Start of SUPPLIED DATA
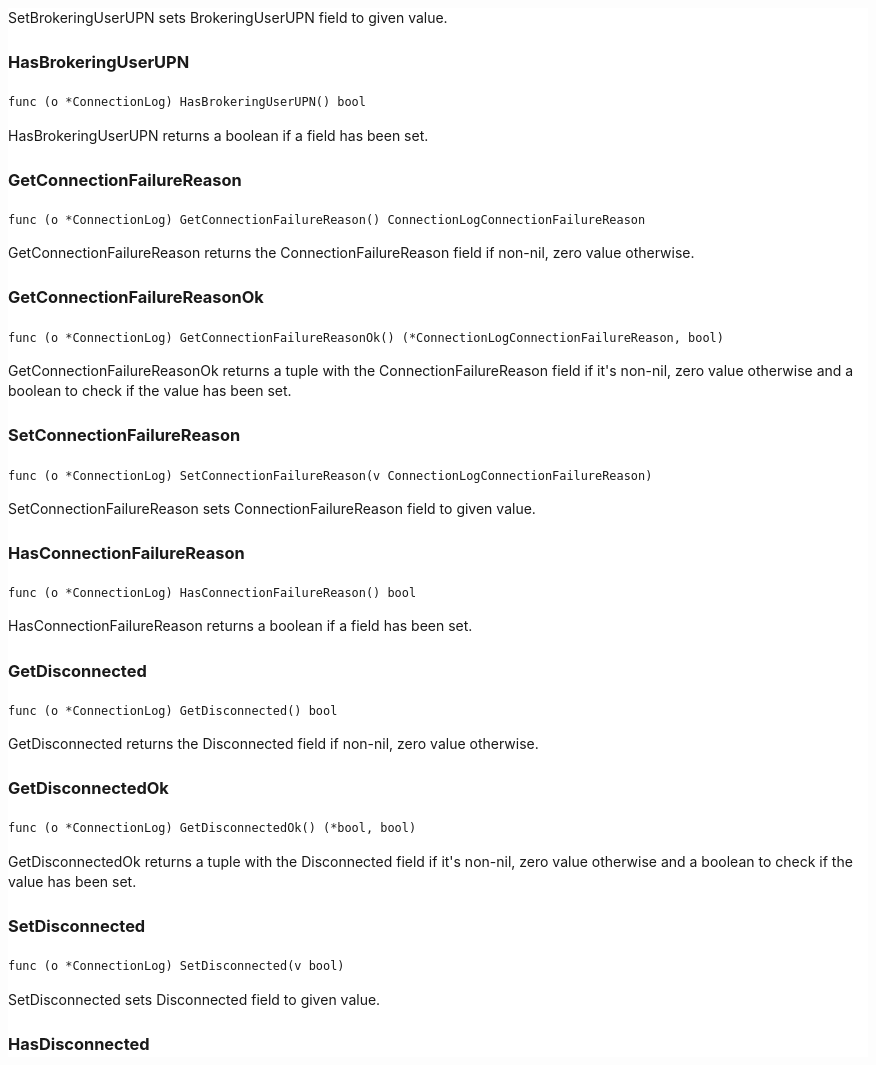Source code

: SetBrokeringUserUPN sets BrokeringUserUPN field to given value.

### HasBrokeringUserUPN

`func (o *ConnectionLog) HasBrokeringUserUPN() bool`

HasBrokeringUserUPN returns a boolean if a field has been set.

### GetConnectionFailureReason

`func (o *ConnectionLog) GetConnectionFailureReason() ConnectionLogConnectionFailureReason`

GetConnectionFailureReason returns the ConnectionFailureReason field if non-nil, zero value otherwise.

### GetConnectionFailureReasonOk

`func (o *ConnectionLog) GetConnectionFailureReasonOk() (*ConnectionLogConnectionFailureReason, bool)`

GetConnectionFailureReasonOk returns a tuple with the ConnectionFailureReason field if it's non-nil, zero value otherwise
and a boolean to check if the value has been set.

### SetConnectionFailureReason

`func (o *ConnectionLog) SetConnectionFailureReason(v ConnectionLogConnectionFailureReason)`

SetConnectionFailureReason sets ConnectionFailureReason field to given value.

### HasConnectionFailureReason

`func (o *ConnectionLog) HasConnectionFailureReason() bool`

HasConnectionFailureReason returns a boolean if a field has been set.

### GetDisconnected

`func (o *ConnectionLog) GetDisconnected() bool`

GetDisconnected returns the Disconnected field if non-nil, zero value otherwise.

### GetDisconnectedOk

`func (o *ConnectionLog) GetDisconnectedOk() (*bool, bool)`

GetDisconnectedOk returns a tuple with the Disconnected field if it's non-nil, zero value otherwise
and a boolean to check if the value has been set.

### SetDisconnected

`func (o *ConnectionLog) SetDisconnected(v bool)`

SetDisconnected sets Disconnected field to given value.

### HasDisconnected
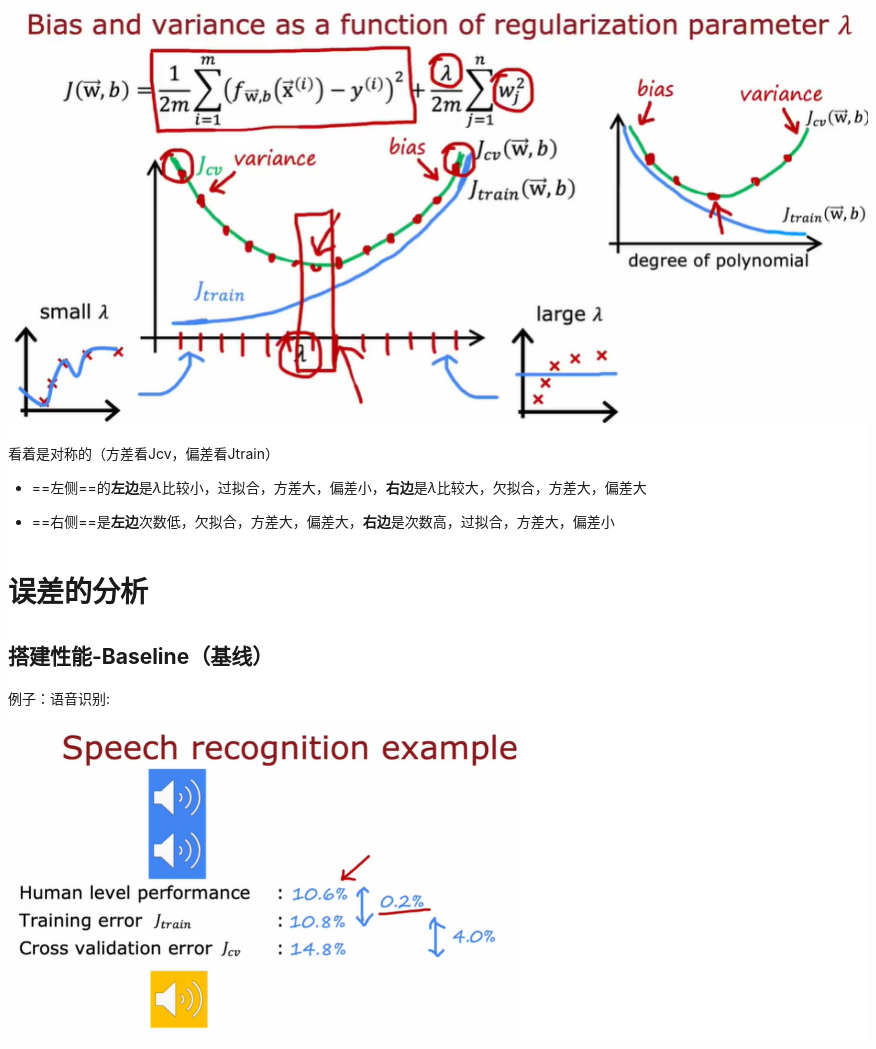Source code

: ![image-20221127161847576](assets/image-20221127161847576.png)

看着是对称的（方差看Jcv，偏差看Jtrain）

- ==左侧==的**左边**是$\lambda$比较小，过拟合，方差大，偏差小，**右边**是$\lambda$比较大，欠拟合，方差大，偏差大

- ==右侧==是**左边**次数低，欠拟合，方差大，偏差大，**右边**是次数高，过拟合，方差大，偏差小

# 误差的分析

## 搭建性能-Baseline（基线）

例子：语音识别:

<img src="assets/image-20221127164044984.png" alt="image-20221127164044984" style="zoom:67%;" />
End of SUPPLIED DATA
• **WORK REQUEST**
In the data above, please extract the lines from the first one through the line with "GetConnectionFailureReasonOk returns a", exactly, and keep pictures out.

• **EXPECTED ANSWER**
Source code

: SetBrokeringUserUPN sets BrokeringUserUPN field to given value.

### HasBrokeringUserUPN

`func (o *ConnectionLog) HasBrokeringUserUPN() bool`

HasBrokeringUserUPN returns a boolean if a field has been set.

### GetConnectionFailureReason

`func (o *ConnectionLog) GetConnectionFailureReason() ConnectionLogConnectionFailureReason`

GetConnectionFailureReason returns the ConnectionFailureReason field if non-nil, zero value otherwise.

### GetConnectionFailureReasonOk

`func (o *ConnectionLog) GetConnectionFailureReasonOk() (*ConnectionLogConnectionFailureReason, bool)`

GetConnectionFailureReasonOk returns a tuple with the ConnectionFailureReason field if it's non-nil, zero value otherwise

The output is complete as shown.